## Tarefa proposta A:
No texto sobre os centros históricos, em que estudo falava Herculano do "viver e crer e sentir"?
## Tarefa proposta B:
Prossiga o texto sobre os centros históricos a partir da sua última frase.

## Texto da página:
O deslumbramento pelo “moderno” em oposição ao "antigo” colide, amiúde, com a “poesia
das raízes”, traduzida no “viver e crer e sentir” de que falava Herculano no
seu estudo Duas épocas, dois monumentos ou a Granja Real de Mafra (1843).
Dada a voragem do tempo que corre e face à prioridade que é
concedida a tudo o que começa do zero, em prejuízo daquilo que já existe,
torna-se imperioso opor à “utopia das miragens” o desejo de reabilitar,
vivificando o território herdado, sob o signo da autenticidade humana, enquanto
fundamento primacial dos centros históricos.
Como qualquer árvore, o centro tem a sua raiz. Constitui o
ponto de referência da cidade ou da vila. Se estiver cuidado e limpo, se for
seguro, poderá funcionar como um espelho para todas as freguesias de cada município.
Em oposição às cidades e às vilas, há múltiplas experiências,
ditadas por “miragens disruptivas”, que servem somente para devorar as raízes,
ajudando ao despovoamento do centro e ferindo de morte o comércio local, sem
esquecer (passe a ironia) o “precioso” legado aos vindouros de montanhas de
encargos por liquidar.
Não está em causa a lição de Augusto de Campos, inscrita no
seu livro Verso, Reverso e Contraverso, apelando à luta até à morte pelo “novo”
em relação ao “antigo” e até à vida pelo “antigo” em relação ao “novo”,
porquanto “o antigo que foi novo é tão novo como o mais novo”.
Do que se trata é de evitar que as vilas e as cidades se
destruam na razão directa do que, supostamente, nelas se “constrói” ou “reconstrói”.
Com efeito, é possível inovar sem perder o sentido do adquirido: basta “casar”
a “modernidade” com o “fascínio original” das raízes de cada “árvore-cidade”,
de cada “árvore-vila”, de cada “árvore-pessoa”.

## Entradas fornecidas:
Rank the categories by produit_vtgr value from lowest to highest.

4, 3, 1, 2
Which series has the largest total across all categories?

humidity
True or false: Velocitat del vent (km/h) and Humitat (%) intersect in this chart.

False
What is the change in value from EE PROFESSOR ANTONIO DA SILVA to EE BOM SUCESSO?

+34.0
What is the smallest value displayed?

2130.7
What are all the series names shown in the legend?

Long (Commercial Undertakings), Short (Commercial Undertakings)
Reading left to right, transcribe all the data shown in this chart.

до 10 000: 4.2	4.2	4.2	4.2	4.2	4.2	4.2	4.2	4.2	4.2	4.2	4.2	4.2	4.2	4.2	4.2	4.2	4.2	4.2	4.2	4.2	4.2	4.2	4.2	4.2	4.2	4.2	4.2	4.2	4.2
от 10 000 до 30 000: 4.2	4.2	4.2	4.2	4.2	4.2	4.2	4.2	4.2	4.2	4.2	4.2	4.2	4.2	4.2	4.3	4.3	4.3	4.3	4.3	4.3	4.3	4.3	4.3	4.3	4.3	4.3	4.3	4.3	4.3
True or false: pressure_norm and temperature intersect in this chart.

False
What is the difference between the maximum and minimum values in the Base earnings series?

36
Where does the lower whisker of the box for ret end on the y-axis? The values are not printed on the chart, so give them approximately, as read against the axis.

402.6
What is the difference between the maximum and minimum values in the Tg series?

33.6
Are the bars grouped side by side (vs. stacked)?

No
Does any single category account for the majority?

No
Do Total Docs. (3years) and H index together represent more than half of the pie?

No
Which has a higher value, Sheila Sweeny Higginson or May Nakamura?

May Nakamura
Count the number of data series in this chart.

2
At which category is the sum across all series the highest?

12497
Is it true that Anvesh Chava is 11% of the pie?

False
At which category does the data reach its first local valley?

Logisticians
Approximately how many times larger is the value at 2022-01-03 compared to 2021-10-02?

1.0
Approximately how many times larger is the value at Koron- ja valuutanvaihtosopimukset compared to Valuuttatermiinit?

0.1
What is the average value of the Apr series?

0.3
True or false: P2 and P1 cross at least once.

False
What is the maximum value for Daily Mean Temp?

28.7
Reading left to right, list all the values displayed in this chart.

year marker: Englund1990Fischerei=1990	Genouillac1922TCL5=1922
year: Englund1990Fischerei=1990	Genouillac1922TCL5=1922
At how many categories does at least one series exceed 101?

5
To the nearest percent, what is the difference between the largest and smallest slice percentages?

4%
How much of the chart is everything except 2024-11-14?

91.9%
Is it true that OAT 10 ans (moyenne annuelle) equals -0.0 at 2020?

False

## Resposta do exercício A:
Em Duas épocas, dois monumentos ou a Granja Real de Mafra (1843).

## Resposta do exercício B:
José Miguel Noras *
Comunicação feita em Nisa em 26 Fevereiro de 2008
Um estudioso do
património e dos centros históricos
José Miguel Correia Noras, nasceu em Póvoa da Isenta (Santarém)
em 1 de Fevereiro de 1956. Foi secretário-geral da Associação Portuguesa dos
Municípios com Centro Histórico, membro do Centro Lusíada de Estudos Tecnológicos
de Arquitectura e presidente da Câmara Municipal de Santarém (1992-2002).
Foi deputado à Assembleia da República (VIII Legislatura),
membro do ConselhoGeral da Comissão Nacional da UNESCO, presidente da
Assembleia Distrital de Santarém e membro do Conselho Consultivo do IPPAR.
A criação do Dia Nacional dos Centros Históricos
Portugueses, em 28 de Março de 1993, ficou a dever-se a uma proposta da sua
autoria.
Foi condecorado pelo Presidente da República, Jorge Sampaio,
em 1997, com a comenda da Ordem do InfanteD. Henrique e em 2006, o grau de
Grande Oficial da Ordem do Mérito, enquanto que o Governo lhe outorgou, em
Fevereirode 2005, a
Medalha de Mérito Cultural da República Portuguesa.
Mercê dos trabalhos realizados em prol da valorização do
património cultural no Brasil, o presidente Fernando Henrique Cardoso
condecorou-o, em 2002, com a Ordem de Rio Branco.